▸ TASK INSTRUCTIONS
Here are some records; copy every line that holds the word "back".

***** INFORMATION PROVIDED

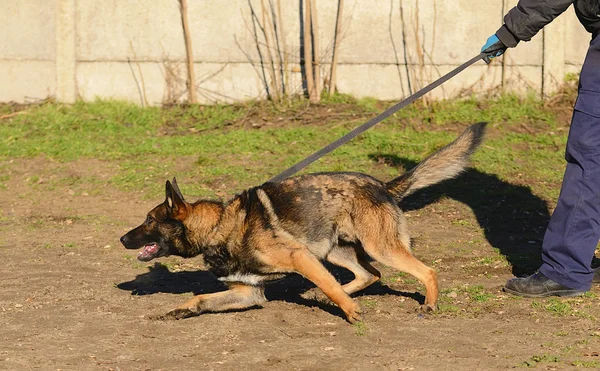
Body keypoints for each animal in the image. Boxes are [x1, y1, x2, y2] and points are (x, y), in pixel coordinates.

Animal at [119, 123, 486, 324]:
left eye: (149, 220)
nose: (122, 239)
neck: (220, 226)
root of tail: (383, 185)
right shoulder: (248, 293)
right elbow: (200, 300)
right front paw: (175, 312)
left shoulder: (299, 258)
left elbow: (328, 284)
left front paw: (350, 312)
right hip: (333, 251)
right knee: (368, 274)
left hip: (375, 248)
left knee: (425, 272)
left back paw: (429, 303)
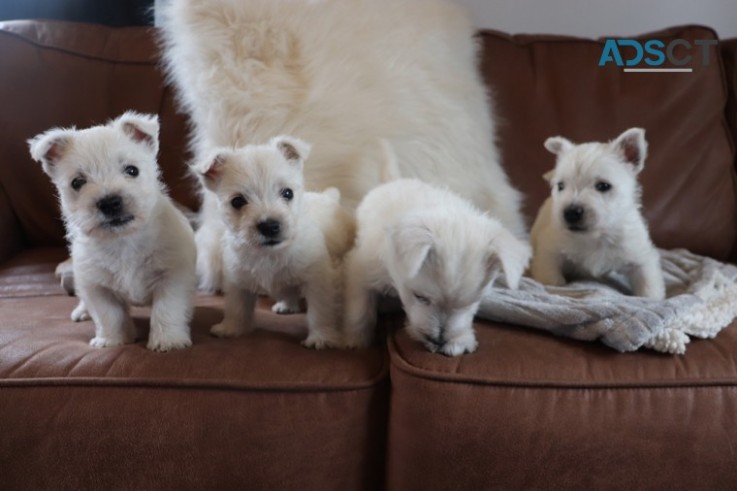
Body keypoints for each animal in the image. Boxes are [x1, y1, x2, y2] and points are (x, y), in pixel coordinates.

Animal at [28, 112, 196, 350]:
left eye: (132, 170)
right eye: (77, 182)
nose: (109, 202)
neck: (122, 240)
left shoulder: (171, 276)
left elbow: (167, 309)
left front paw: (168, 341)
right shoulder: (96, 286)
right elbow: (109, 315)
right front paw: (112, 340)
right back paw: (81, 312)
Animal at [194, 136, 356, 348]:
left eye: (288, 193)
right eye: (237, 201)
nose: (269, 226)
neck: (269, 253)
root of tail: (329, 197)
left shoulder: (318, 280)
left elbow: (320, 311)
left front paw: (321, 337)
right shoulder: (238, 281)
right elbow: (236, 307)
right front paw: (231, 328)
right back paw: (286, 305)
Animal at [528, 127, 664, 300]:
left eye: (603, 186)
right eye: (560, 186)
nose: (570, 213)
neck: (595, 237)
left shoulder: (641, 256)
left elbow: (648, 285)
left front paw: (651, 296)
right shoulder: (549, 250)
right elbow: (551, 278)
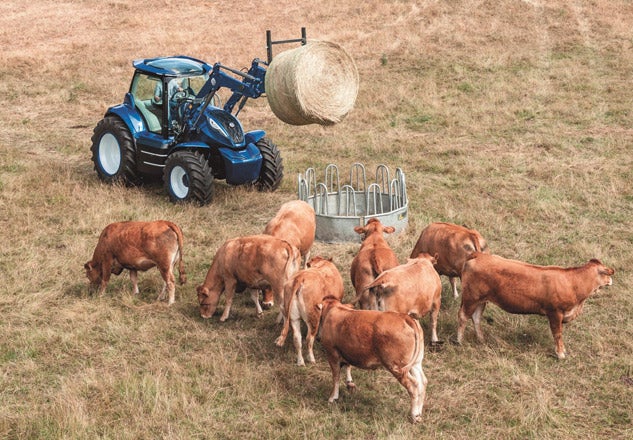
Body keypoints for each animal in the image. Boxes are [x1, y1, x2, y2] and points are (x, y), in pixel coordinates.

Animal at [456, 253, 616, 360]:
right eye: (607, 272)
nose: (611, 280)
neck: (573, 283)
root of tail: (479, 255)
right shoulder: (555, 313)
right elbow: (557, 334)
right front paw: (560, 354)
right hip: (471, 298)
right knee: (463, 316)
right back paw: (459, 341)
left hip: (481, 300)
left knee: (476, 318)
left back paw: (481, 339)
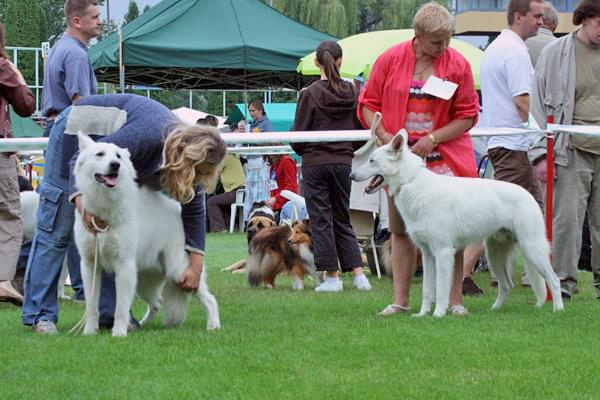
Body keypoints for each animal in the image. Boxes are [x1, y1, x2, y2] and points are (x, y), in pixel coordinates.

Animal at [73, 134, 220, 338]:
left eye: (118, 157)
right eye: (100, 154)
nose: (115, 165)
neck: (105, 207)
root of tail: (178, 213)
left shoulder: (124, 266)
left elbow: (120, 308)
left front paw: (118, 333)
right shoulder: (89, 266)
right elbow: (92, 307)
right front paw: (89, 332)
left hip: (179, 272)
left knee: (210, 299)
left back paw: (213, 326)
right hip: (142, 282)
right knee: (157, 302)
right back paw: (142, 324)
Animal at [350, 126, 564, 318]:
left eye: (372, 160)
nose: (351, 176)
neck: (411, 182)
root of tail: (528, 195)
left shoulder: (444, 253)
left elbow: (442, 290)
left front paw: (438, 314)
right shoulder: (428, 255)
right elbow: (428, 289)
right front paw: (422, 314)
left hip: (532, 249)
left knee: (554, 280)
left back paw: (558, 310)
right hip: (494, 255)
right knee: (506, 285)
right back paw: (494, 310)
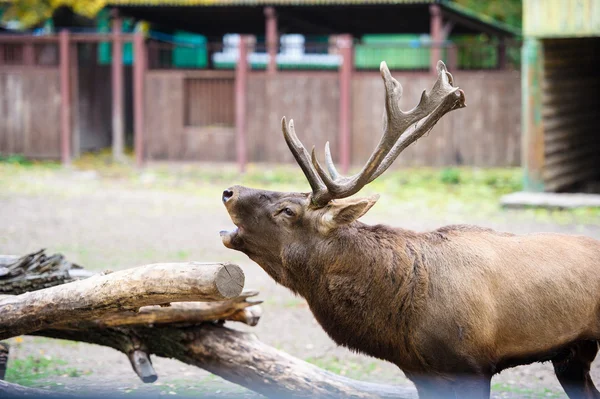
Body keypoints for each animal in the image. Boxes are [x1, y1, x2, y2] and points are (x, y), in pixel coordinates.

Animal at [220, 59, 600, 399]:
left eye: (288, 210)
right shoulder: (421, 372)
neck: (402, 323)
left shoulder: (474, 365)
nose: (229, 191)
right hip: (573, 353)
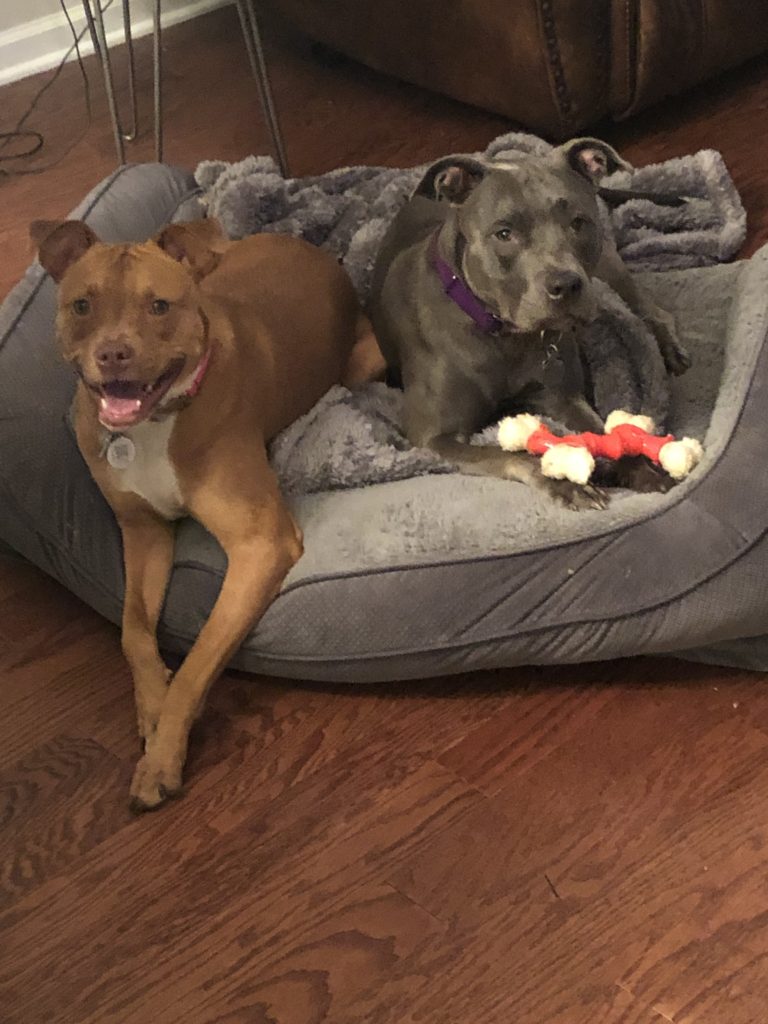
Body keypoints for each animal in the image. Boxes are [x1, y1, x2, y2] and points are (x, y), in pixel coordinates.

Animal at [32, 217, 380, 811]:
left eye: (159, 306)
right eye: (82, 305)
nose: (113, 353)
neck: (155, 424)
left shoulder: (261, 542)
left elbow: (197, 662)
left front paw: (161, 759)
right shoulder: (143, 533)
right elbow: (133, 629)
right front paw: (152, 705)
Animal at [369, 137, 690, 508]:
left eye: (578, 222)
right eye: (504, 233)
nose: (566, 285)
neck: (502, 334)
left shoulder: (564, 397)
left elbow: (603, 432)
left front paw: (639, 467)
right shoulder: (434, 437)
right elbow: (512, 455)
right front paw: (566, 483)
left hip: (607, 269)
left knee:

**********

▸ SOLUTION TO THE EXERCISE
left back paw: (429, 303)
right back paw: (81, 312)
right back paw: (286, 305)
right back paw: (459, 341)
left back paw: (481, 339)
left back paw: (213, 326)
right back paw: (142, 324)
left back paw: (558, 310)
right back paw: (494, 310)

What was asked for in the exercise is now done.